Aside from that, I don’t see a huge benefit to this. You can already do method-chaining if the objects are written to support it (i.e., they return self or some appropriate new object that supports the next chaining operation). If they’re not written to support it, UFCS only helps if they’re written to support taking the result of one method as the first argument of the next call. So the functions in the chain still have to support it in some sense, by having the right argument in the first position.

ajoino · August 14, 2024, 7:23am

OoT, but what do you mean with “it cannot be overridden”?

Python 3.12.4 (main, Jun  8 2024, 18:29:57) [GCC 9.4.0] on linux
Type "help", "copyright", "credits" or "license" for more information.
>>> a = {"a": 1, "b": "string"}
>>> b = {"a": True}
>>> a | b
{'a': True, 'b': 'string'}
>>> {**a, **b}
{'a': True, 'b': 'string'}

afaik they are equivalent (the union syntax is actually equivalent to calling update on a copy of a according to PEP 584, things could have changed since then), but maybe some type checkers can’t deal with the “old union” syntax. But that is a type-checker problem and not a problem with the syntax per se.

More in line with the discussion here, PEP 584 gives rationale why the dict union syntax is an improvement, which more or less are that the existing ways of merging dicts is either obscure (dict.update), modifies a dictionary in place (dict.update again) which requires some extra code which cannot be expressed in a single expression, or it’s not obvious ({**a, **b}) what it does. I’m not sure UFCS would be an improvement to the language since Python has methods which you can use to accomplish the same thing, and personally I dislike the method-chaining style of code so I wouldn’t use it if it was added.

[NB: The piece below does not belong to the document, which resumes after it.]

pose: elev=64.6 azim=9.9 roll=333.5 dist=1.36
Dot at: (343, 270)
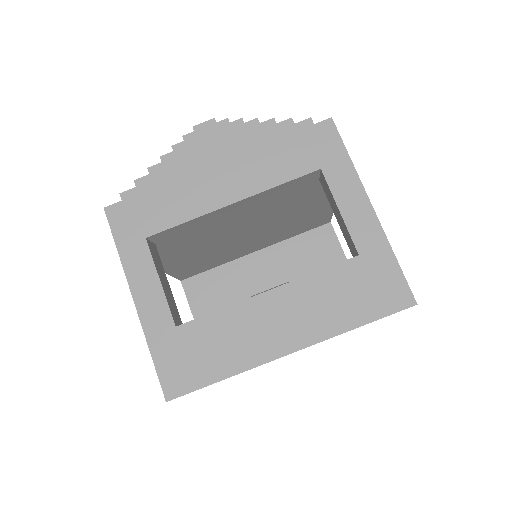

blhsing · August 14, 2024, 7:41am

Peter Bierma:

traditionally, chained methods in Python are implemented like such:

# This isn't a PEP 8 name -- ignore that, I'm just replicating the example
class load_thing:
    def __init__(self, arg: Any) -> None:
        self.arg = arg

    def first_transformation(self) -> Self:
        # ...
        return self

    def second_transformation(self, arg1: Any) -> Self:
        # ...
        return self

    def third_transformation(self, arg2: Any, arg3: Any) -> Self:
        # ...
        return self

    def fourth_transformation(self) -> Self:
        # ...
        return self

I find this trivial enough

This is how it should be done if anyone prefers this style.

FWIW the Django QuerySet API is written in exactly this way, which I like.

entwanne · August 14, 2024, 8:07am

If you have 2 instances a and b of a custom mapping class, {**a, **b} would produce a dict whereas you could override __or__ to have a | b producing your custom type.

ajoino · August 14, 2024, 8:20am

Ok that makes sense, I was thinking in terms of overriding values in the first dict.